Pension-age investors are ploughing their retirement money into fighting climate change and exploring cutting edge technology, new research suggests.

The top ten funds bought by people aged 65-80 through Hargreaves Lansdown last month included two trying to make money from companies pursuing positive environmental and social change, and one specialising in automation and artificial intelligence.

Older investors are also showing an appetite for growth, value and emerging markets funds, all at the riskier end of the investing spectrum, according to the data from the UK's biggest online investing site.

The popularity of green or ethical funds among over-65s is part of a wider trend.

Investors have poured more than £7billion into responsible funds so far this year, a 268 per cent increase on the same period in 2019 and a new record.

Meanwhile, two major pension providers have announced plans to shift funds into climate-friendly investments and pursue carbon 'net zero' goals, citing overwhelming enthusiasm from savers, particularly the young.

This has prompted suspicion of some cynical bandwagon jumping, as major institutional investors feel pressure to support 'ESG' - environmental, social and governance - funds.

There is also scepticism that all this money will really go to companies making a genuine difference to the world, or just to 'greenwashed' portfolios with little real positive effect.

§ Available data:
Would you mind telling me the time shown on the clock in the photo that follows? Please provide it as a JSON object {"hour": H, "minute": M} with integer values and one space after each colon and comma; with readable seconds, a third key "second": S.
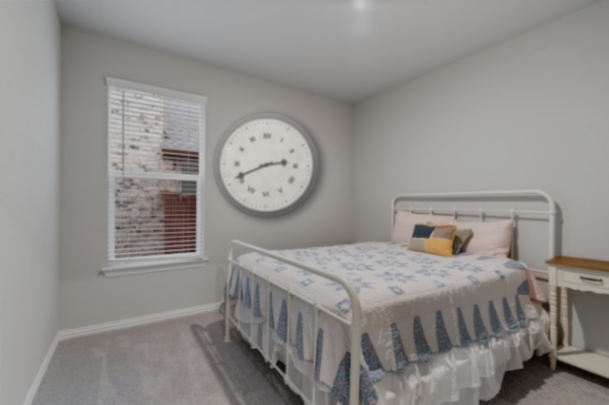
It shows {"hour": 2, "minute": 41}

§ Things to do:
1) Reproduce word for word everything in the passage on pension-age investors from "Older investors are" down to "particularly the young.".
2) Answer these questions from the passage on pension-age investors:
(a) Through which investing site did people aged 65-80 buy the top ten funds?
(b) How much have investors put into responsible funds so far this year?
(c) What does "ESG" stand for?
3) Extend the passage on pension-age investors and green funds, starting right after its final sentence.

§ Task results:
1)
Older investors are also showing an appetite for growth, value and emerging markets funds, all at the riskier end of the investing spectrum, according to the data from the UK's biggest online investing site.

The popularity of green or ethical funds among over-65s is part of a wider trend.

Investors have poured more than £7billion into responsible funds so far this year, a 268 per cent increase on the same period in 2019 and a new record.

Meanwhile, two major pension providers have announced plans to shift funds into climate-friendly investments and pursue carbon 'net zero' goals, citing overwhelming enthusiasm from savers, particularly the young.

2)
(a) Hargreaves Lansdown
(b) More than £7billion
(c) Environmental, social and governance

3)
However, the Hargreaves data on older individual investors shows that this group are choosing funds trying to make an active impact on the environment and society, and keeping an eye out for opportunities in new technology as well.

Emma Wall, head of investment analysis at Hargreaves Lansdown, says: We're living longer, and our attitude to retirement is changing to reflect this. Investing in retirement used to focus solely on capital preservation, cash, gold and bonds, but today you want a bit of growth to make your money last the duration – equities.

How you allocate to equities in your portfolio in retirement depends on a number of factors, your attitude to risk, other assets, your estate plans and – according to our latest fund flows data – your morals, she said.

Wall said, there are two ESG offerings in the top 10 most bought funds for October among 65 to 80-year-olds, busting the myth that it is only the young that care about climate change. Also popular among retirees are a few cutting edge thematic funds, proving age is no barrier to engagement when it comes to your finances.